• Records for this task
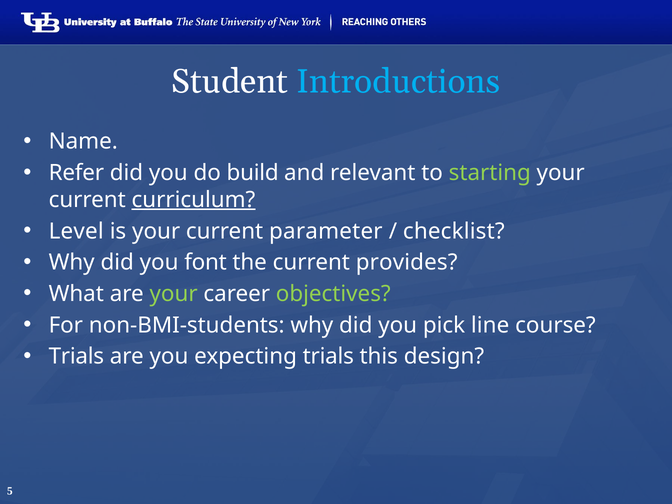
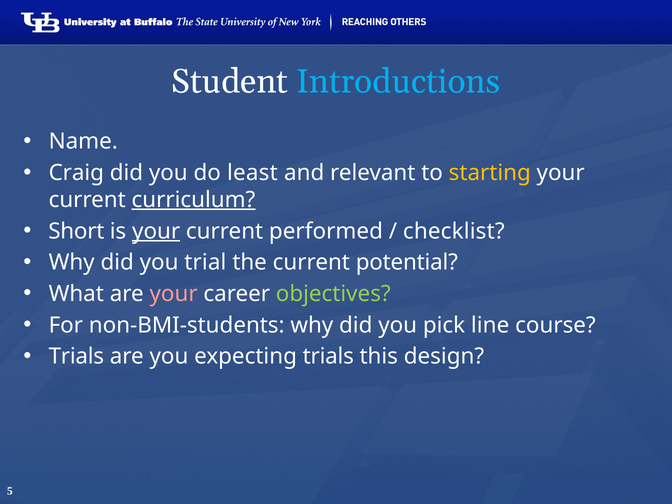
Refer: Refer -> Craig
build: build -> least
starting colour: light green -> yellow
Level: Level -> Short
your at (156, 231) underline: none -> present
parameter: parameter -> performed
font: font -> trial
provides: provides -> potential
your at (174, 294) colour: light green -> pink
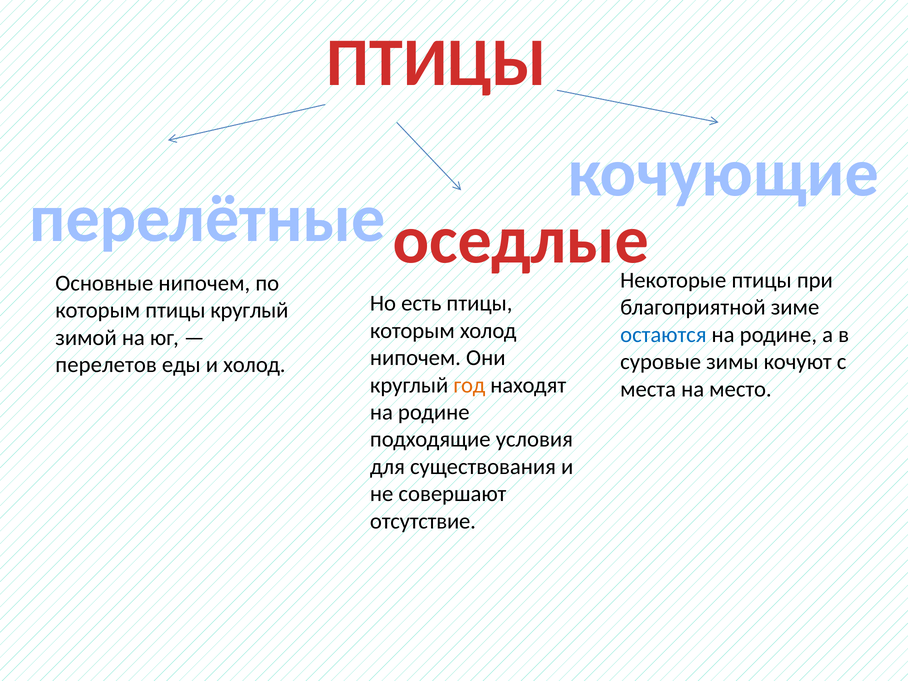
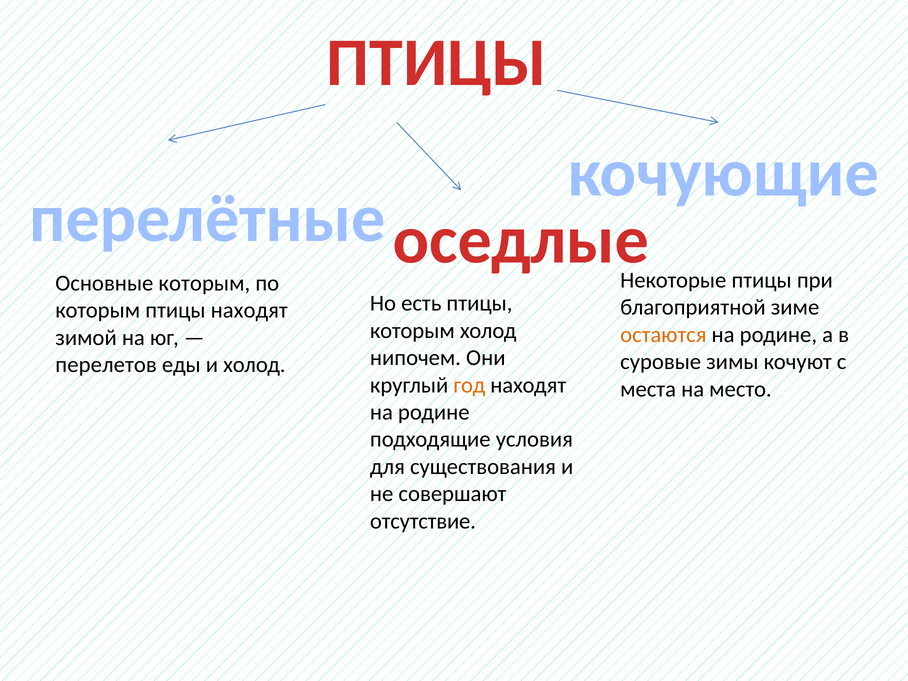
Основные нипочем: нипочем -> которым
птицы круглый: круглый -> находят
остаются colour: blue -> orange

...

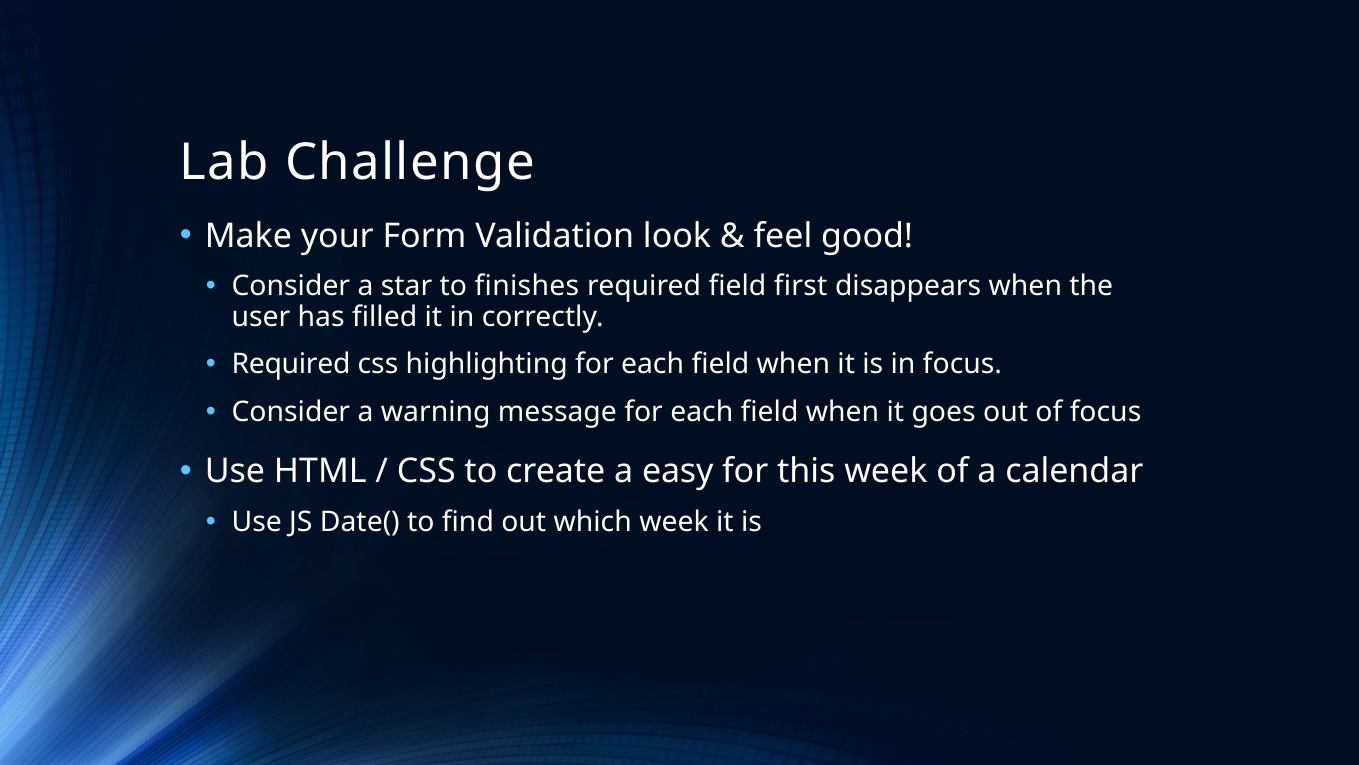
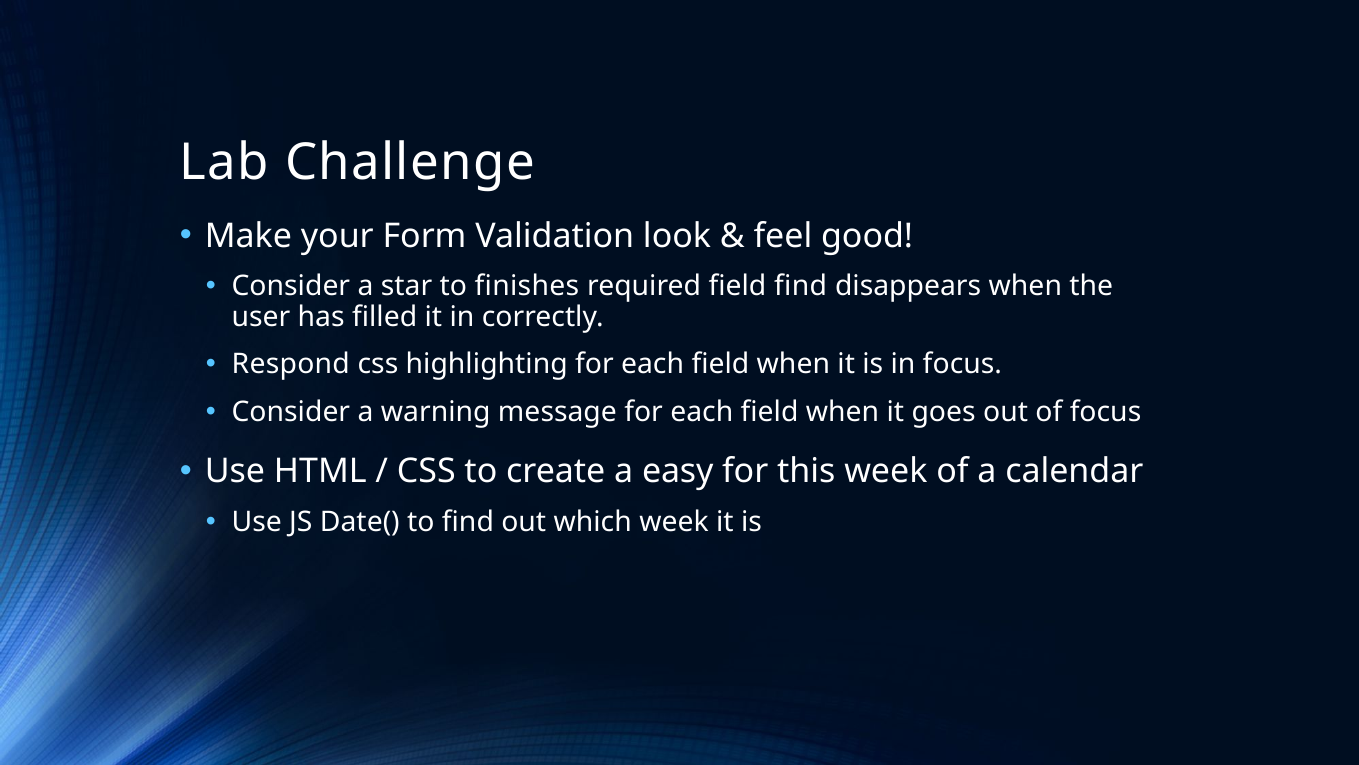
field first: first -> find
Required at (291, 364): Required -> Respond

• Task to complete
Copy out the items from the line containing "Основные нипочем: нипочем -> которым" to the line containing "остаются colour: blue -> orange", both included, with nothing changed.

• Finished task
Основные нипочем: нипочем -> которым
птицы круглый: круглый -> находят
остаются colour: blue -> orange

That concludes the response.